Schools Don’t Have To Adopt Biden Transgender Rules, Brumley Says
A new Title IX rule from the Biden administration would seek to open up bathroom and sports team access to transgender students in public schools. But State Superintendent of Education Dr. Cade Brumley informed school districts across the state that they are under no obligation to adhere to that rule.
According to Brumley's message, "school systems should not alter their local policies or procedures based solely on these overreaching guidance documents." He said in the letter that he was responding to questions asked by multiple school districts.
The Superintendent has been outspoken in federal overreach in local education and against the "woke" movement in public education.

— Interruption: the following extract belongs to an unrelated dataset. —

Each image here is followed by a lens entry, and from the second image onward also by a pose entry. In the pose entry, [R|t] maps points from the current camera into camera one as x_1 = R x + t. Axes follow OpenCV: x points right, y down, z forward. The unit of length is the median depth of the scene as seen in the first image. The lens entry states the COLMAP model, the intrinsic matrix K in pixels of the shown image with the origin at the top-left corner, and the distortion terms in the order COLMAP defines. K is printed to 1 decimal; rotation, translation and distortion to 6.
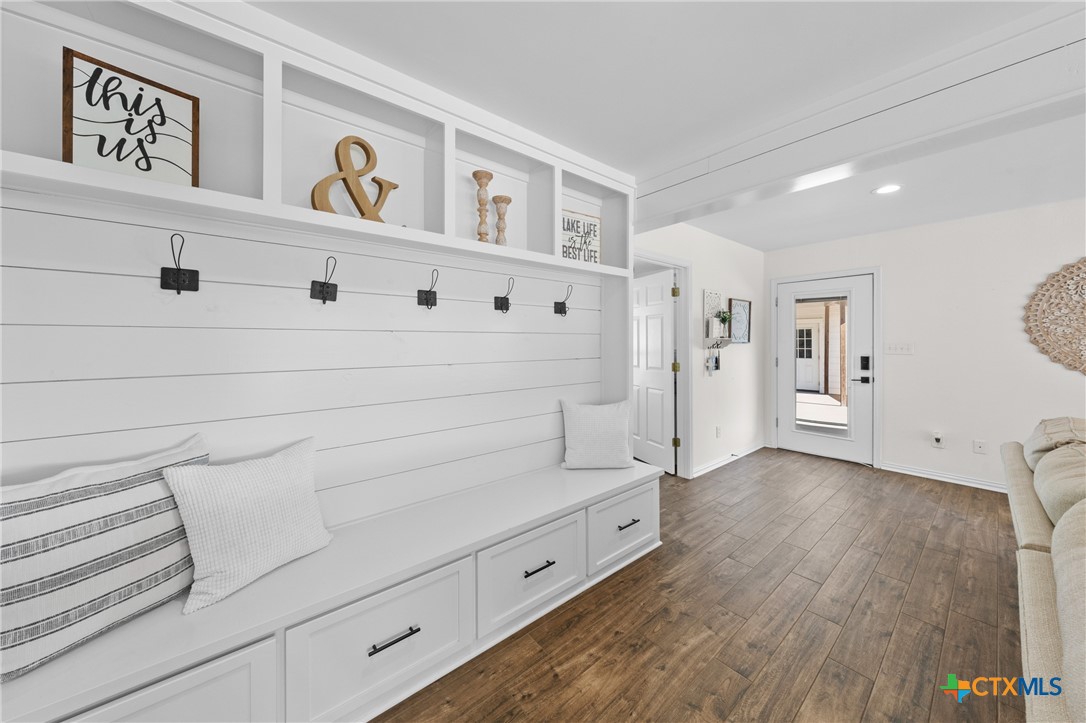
lens RADIAL K [[379.4, 0, 557.2], [0, 379.4, 340.8], [0, 0, 1]] dist [0.000743, -0.000076]
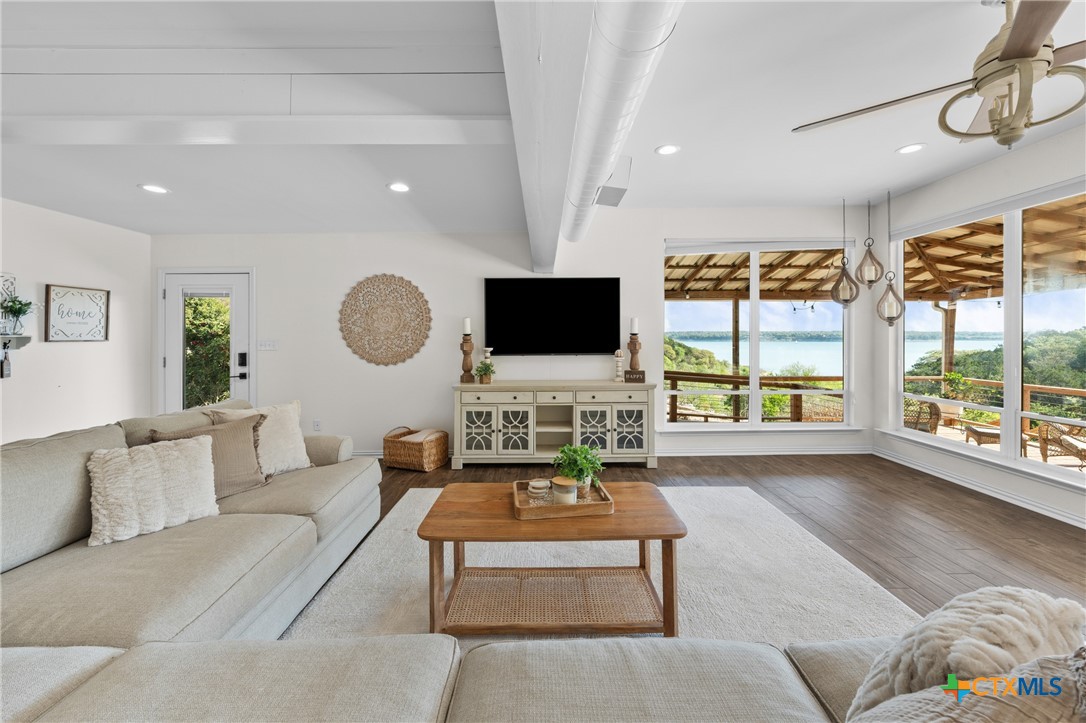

"Whenever we think about America, we think about those individuals who forged their sacred honor, the Declaration of Independence, or the abolishment of slavery or suffrage or civil rights," Brumley told Fox News earlier this year.
In his letter to school districts, he also noted that the Louisiana legislature passed a law barring transgender athletes from competing in girls' and women's sports.
"It affirms school-sanctioned athletic participation must be divided by biological sex unless the configuration is co-ed in nature," he said.
You can see the full letter below.
Brumley assumed the role of Superintendent of Education on June 8, 2020.
The Biden Administration's expansion of Title IX to include transgender students is a revitalization of an Obama-era rule that was rescinded by President Donald Trump. It calls on schools to allow students identifying as female to use women's bathrooms and participate on women's teams.
The move is controversial, with several states like Louisiana working on passing rules to prevent that. Title IX is meant to prevent discrimination based on sex. It was originally implemented in 1972.